Home Christian News Polish Catholic Community Houses Ukrainian Refugees as US Agencies Urge Action

Polish Catholic Community Houses Ukrainian Refugees as US Agencies Urge Action

Ukrainian Refugees
Children from Ukraine sleep at a railway station in Przemysl, southeastern Poland, on Wednesday, March 23, 2022. More than 3 million refugees have fled Ukraine since the Feb. 24 invasion. (AP Photo/Sergei Grits)

(RNS) — Days after Russian troops invaded Ukraine, leaders of the Chemin Neuf Catholic Community outside Warsaw, Poland, got a call asking if it could take in a group of Ukrainian refugees.

The call came from a bus driver whose route usually took him between Warsaw and the Polish village of Mistow. But on that day he’d driven about 200 miles to Poland’s border with Ukraine, where nearly 2 million Ukrainians have arrived in recent weeks seeking safety from Russian attacks.

He had a bus full of Ukrainian women and children, he told the leaders of Chemin Neuf, and he wasn’t sure where else to go.

“For us it was really the Lord’s call to care for the least of these,” said the Rev. Marcin Borządek, who pastors Our Lady of Fatima, the small parish church the community leads in Mistow.

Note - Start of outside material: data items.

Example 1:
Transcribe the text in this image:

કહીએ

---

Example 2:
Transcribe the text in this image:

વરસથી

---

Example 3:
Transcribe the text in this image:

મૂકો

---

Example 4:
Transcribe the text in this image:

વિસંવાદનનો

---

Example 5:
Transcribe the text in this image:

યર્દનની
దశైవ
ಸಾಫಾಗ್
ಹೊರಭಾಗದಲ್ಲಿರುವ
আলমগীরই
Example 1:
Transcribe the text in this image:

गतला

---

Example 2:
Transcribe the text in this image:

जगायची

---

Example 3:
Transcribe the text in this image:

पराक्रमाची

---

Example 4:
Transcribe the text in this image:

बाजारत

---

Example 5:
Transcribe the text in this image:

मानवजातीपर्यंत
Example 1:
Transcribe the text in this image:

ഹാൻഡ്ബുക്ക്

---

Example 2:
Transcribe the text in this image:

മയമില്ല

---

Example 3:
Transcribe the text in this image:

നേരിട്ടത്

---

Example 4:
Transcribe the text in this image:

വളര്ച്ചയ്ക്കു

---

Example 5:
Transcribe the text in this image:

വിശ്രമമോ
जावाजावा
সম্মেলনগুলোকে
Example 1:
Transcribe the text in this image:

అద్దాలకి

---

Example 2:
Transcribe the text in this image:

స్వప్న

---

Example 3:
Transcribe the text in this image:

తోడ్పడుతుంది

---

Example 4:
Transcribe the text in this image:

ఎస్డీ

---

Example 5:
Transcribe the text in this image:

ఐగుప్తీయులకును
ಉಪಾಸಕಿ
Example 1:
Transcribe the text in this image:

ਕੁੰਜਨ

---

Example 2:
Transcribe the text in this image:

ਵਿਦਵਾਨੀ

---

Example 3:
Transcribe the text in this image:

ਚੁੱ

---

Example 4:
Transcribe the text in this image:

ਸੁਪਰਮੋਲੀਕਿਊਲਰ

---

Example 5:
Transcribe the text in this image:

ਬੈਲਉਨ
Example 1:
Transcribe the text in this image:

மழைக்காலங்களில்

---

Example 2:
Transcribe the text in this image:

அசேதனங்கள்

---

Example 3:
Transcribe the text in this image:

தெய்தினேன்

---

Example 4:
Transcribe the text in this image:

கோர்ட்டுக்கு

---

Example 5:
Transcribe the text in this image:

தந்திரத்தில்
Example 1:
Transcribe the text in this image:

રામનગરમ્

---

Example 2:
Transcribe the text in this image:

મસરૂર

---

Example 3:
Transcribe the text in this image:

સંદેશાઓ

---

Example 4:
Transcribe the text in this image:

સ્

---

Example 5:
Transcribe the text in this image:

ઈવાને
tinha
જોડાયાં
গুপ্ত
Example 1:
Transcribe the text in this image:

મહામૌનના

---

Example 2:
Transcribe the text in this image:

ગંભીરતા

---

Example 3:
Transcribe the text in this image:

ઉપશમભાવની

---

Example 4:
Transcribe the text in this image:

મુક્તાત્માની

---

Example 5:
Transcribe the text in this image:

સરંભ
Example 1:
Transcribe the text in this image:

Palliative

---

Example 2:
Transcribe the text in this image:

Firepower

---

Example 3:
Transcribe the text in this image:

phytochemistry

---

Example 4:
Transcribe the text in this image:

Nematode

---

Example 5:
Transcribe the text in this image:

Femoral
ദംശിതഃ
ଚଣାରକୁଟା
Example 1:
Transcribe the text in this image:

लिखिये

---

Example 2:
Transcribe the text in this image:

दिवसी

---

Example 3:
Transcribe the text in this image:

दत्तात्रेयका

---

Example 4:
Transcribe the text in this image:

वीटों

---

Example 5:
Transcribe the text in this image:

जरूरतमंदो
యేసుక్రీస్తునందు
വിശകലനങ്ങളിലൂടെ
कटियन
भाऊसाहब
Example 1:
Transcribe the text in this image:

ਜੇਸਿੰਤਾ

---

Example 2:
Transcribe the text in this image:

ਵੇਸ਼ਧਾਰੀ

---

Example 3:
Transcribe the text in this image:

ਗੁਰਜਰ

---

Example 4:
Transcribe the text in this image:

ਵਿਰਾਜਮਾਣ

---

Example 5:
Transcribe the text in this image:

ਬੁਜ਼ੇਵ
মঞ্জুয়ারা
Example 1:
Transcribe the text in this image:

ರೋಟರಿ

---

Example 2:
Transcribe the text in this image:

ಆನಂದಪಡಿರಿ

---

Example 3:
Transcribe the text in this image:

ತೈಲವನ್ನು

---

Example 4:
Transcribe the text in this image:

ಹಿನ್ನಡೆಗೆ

In a text message to Religion News Service, Borządek pointed to Jesus’ words in the Gospel of Matthew: “Truly I tell you, whatever you did for one of the least of these brothers and sisters of mine, you did for me.”

Since then, the Chemin Neuf Catholic Community has grown from one priest and two Catholic sisters to a household of 30, including 12 women and 15 children between the ages of 2 months and 15 years old.

Altogether the community house has sheltered as many as 50 people in the last few weeks, the priest said — Orthodox and Baptist, mothers and grandmothers whose husbands have stayed to fight, frightened children who arrived on a bus at 4 a.m. after 30 hours of travel.

The first child who came to them, Borządek said, was shoeless and offered him a piece of chocolate. He wept when he saw her.

The most recent joined them last week — a 15-year-old girl who is five months’ pregnant.

More than 3 million people total have fled the war in Ukraine into neighboring countries, according to the United Nations’ refugee agency, pouring over the borders of Poland, Romania, Moldova, Hungary and Slovakia. Many more need humanitarian assistance or have been displaced within Ukraine.

Ukrainian refugees share a meal at the the Chemin Neuf Catholic Community in Mistow, Poland. Photo courtesy of the Rev. Marcin Borządek

Ukrainian refugees share a meal at the the Chemin Neuf Catholic Community in Mistow, Poland. Photo courtesy of the Rev. Marcin Borządek

Krish O’Mara Vignarajah, head of Lutheran Immigration and Refugee Service, described it as the “fastest growing refugee crisis in Europe since World War 2.”

Refugee resettlement agencies in the United States — many of them faith-based, like LIRS — are reaching out to help partners working in Ukraine and its neighboring countries. They’re also working to resettle Ukrainians who already had applied to reconnect with family in the U.S. under existing laws.

As the numbers increase, agency leaders are calling on the U.S. to do more.

“Countries beyond those neighboring nations — like Lithuania, Israel, the U.K. — are now accepting significant numbers of refugees, and I think that reflects an important growing dynamic, which is every nation able needs to play a part,” Vignarajah said.

“We certainly believe that the United States needs to continue to exercise its global humanitarian leadership.”

Krish O'Mara Vignarajah. Photo courtesy of Lutheran Immigration and Refugee Service

Krish O’Mara Vignarajah. Photo courtesy of Lutheran Immigration and Refugee Service

LIRS is urging the U.S. to speed up efforts to rebuild its refugee resettlement system after years of cuts made by former President Donald Trump. That work already has begun: President Joe Biden has directed the U.S. to resettle as many as 125,000 refugees in the current fiscal year, though it had only resettled about 6,500 between November 2021 and the end of February 2022.

It also is recommending the U.S. expedite the process for Ukrainians who have applied for reunification with family through an existing program under the Lautenberg Amendment. Let them to come to the U.S. first, Vignarajah said, then finish their processing.